Page excerpt:
= = = =
When exactly is a pixel drawn?
I said I need to make that all pixels which intersect a line need to be drawn. But there's some ambiguity in the edge cases.
Here is a list of all possible intersections in which a pixel will be drawn for a line where Qx >= Px & Qy >= Py:
A - If a line intersects the pixel completely, the pixel will be drawn.
B - If a vertical line intersects the pixel completely, the pixel will be drawn.
C - If a horizontal line intersects the pixel completely, the pixel will be drawn.
D - If a vertical line perfectly touches the left of the pixel, the pixel will be drawn.
E - If a horizontal line perfectly touches the bottom of the pixel, the pixel will be drawn.
F - If a line endpoint starts inside of a pixel going (+,+), the pixel will be drawn.
G - If a line endpoint starts exactly on the left side of a pixel going (+,+), the pixel will be drawn.
H - If a line endpoint starts exactly on the bottom side of a pixel going (+,+), the pixel will be drawn.
I - If a line endpoint starts exactly on the bottom left corner of a pixel going (+,+), the pixel will be drawn.
And here are some pixels which do NOT intersect the line:
A' - If a line obviously doesn't intersect a pixel, the pixel will NOT be drawn.
B' - If a vertical line obviously doesn't intersect a pixel, the pixel will NOT be drawn.
C' - If a horizontal line obviously doesn't intersect a pixel, the pixel will NOT be drawn.
D' - If a vertical line exactly touches the right side of a pixel, the pixel will NOT be drawn.
E' - If a horizontal line exactly touches the top side of a pixel, the pixel will NOT be drawn.
F' - If a line endpoint starts exactly on the top right corner of a pixel going in the (+,+) direction, the pixel will NOT be drawn.
G' - If a line endpoint starts exactly on the top side of a pixel going in the (+,+) direction, the pixel will NOT be drawn.
H' - If a line endpoint starts exactly on the right side of a pixel going in the (+,+) direction, the pixel will NOT be drawn.
I' - If a line exactly touches a corner of the pixel, the pixel will NOT be drawn. This applies to all corners.
= = = =
Requests:
1. From the pixel-drawing rules, reproduce the passage starting at "H - If a line" and ending at "corner of a pixel going (+,+), the pixel will be drawn.".
2. Answer these from the pixel-drawing rules:
(a) Is a pixel drawn when a vertical line perfectly touches its left side?
(b) Is a pixel drawn when a horizontal line exactly touches its top side?
(c) Which corners does the rule about a line exactly touching a pixel's corner apply to?

Excerpted records:
= = = =
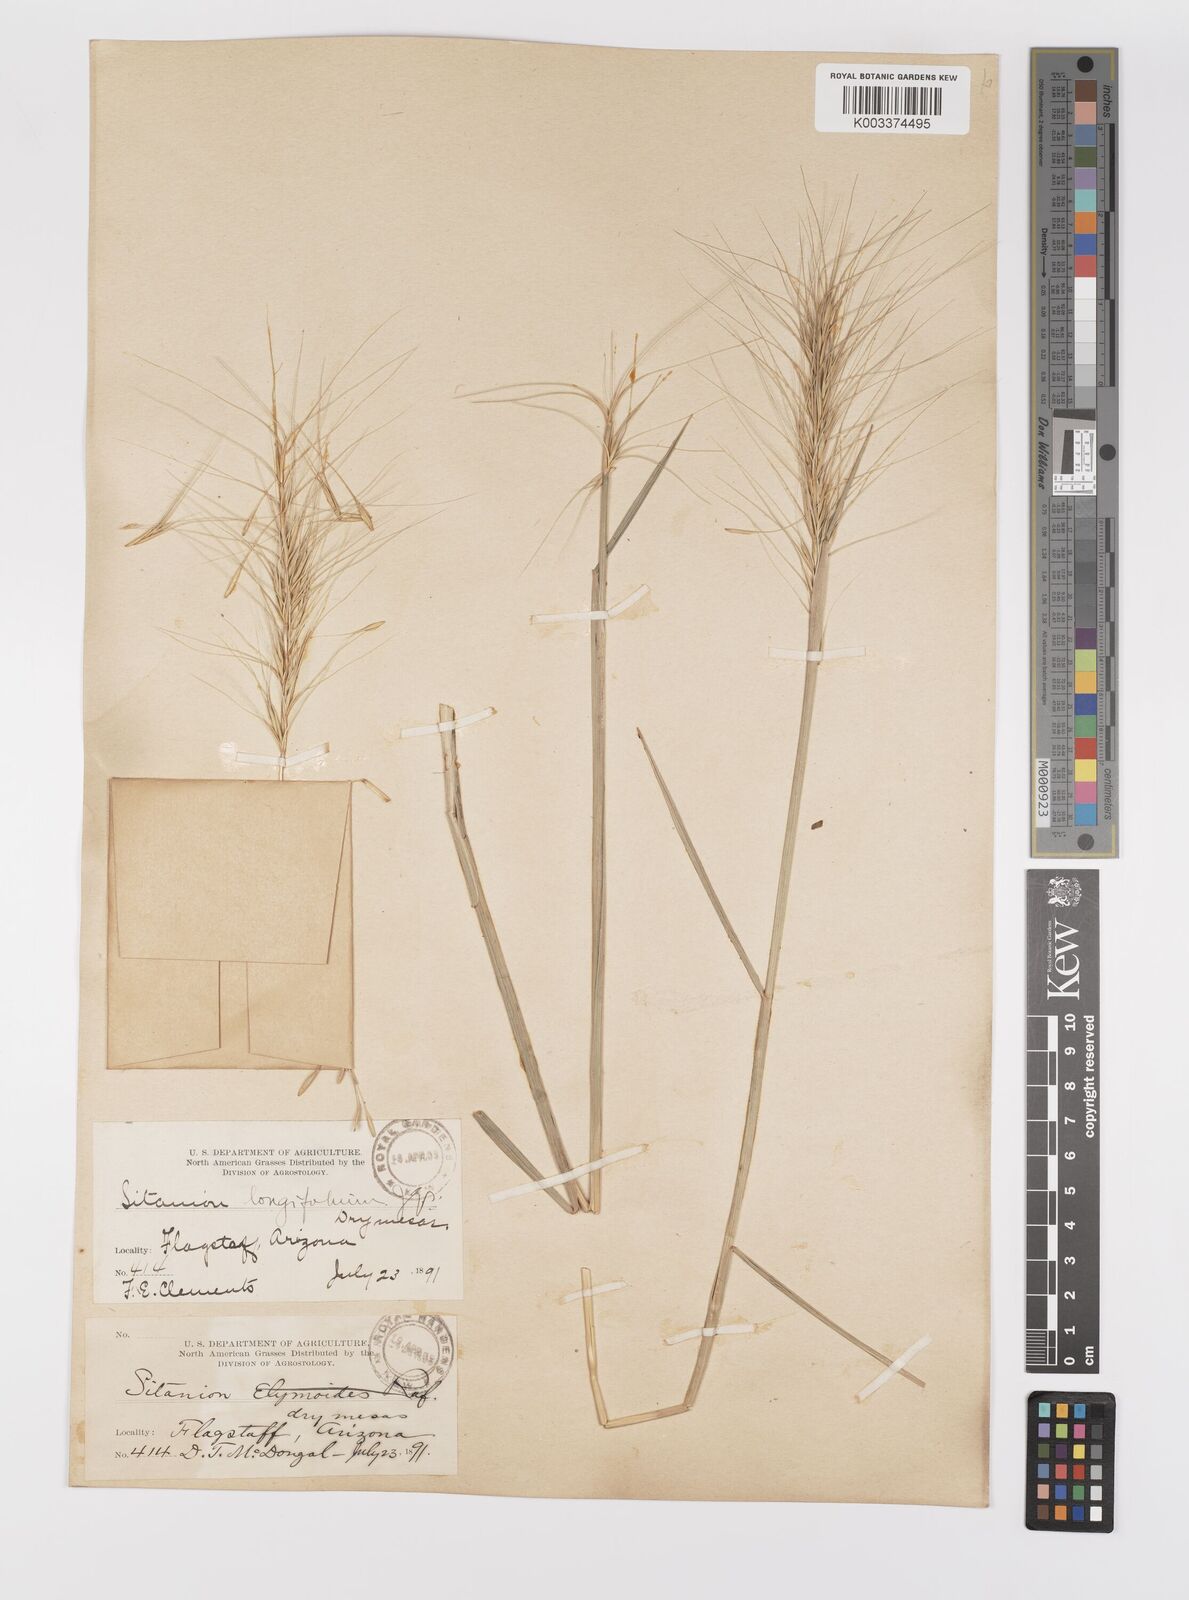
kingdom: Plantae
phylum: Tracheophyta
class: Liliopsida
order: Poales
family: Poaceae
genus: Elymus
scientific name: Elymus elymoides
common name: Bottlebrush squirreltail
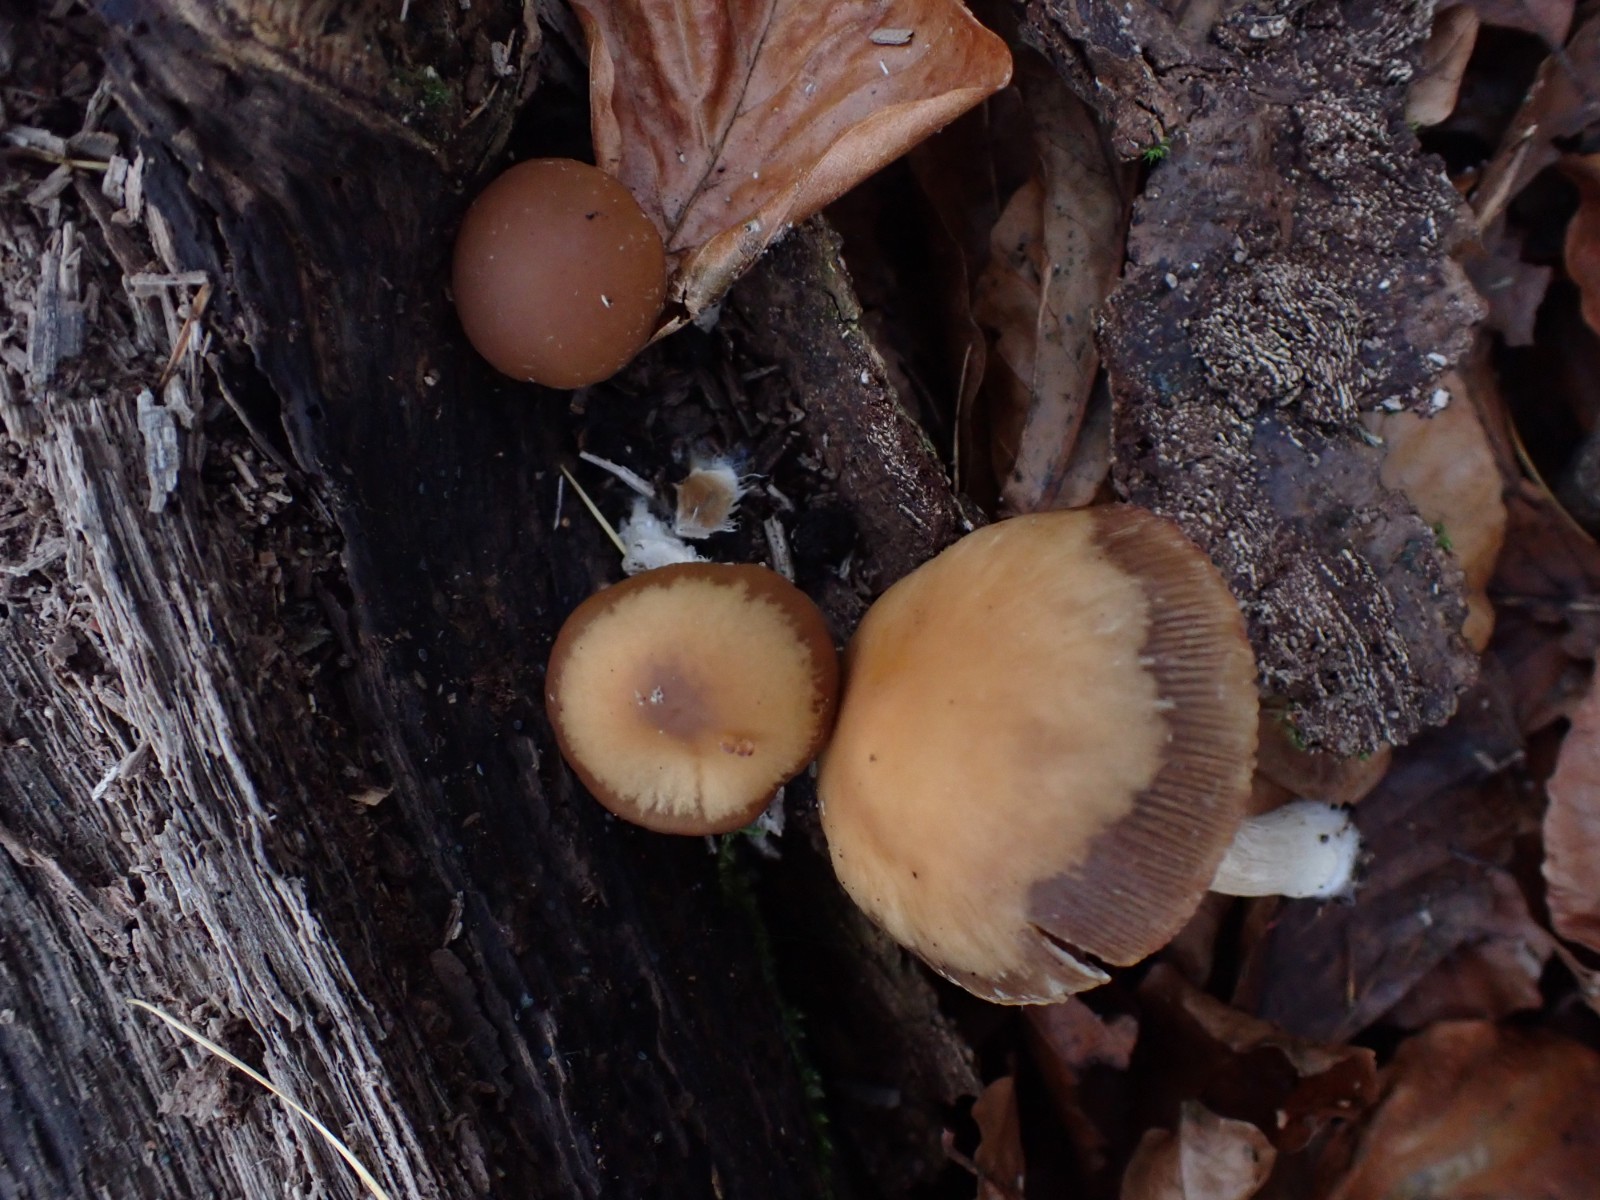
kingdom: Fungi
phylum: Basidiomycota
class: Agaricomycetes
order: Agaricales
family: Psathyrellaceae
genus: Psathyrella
= = = =
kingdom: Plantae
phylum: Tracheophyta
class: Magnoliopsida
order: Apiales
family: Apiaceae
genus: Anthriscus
= = = =
Full answers:
1.
H - If a line endpoint starts exactly on the bottom side of a pixel going (+,+), the pixel will be drawn.
I - If a line endpoint starts exactly on the bottom left corner of a pixel going (+,+), the pixel will be drawn.

2.
(a) Yes, the pixel is drawn.
(b) No, the pixel is not drawn.
(c) All corners.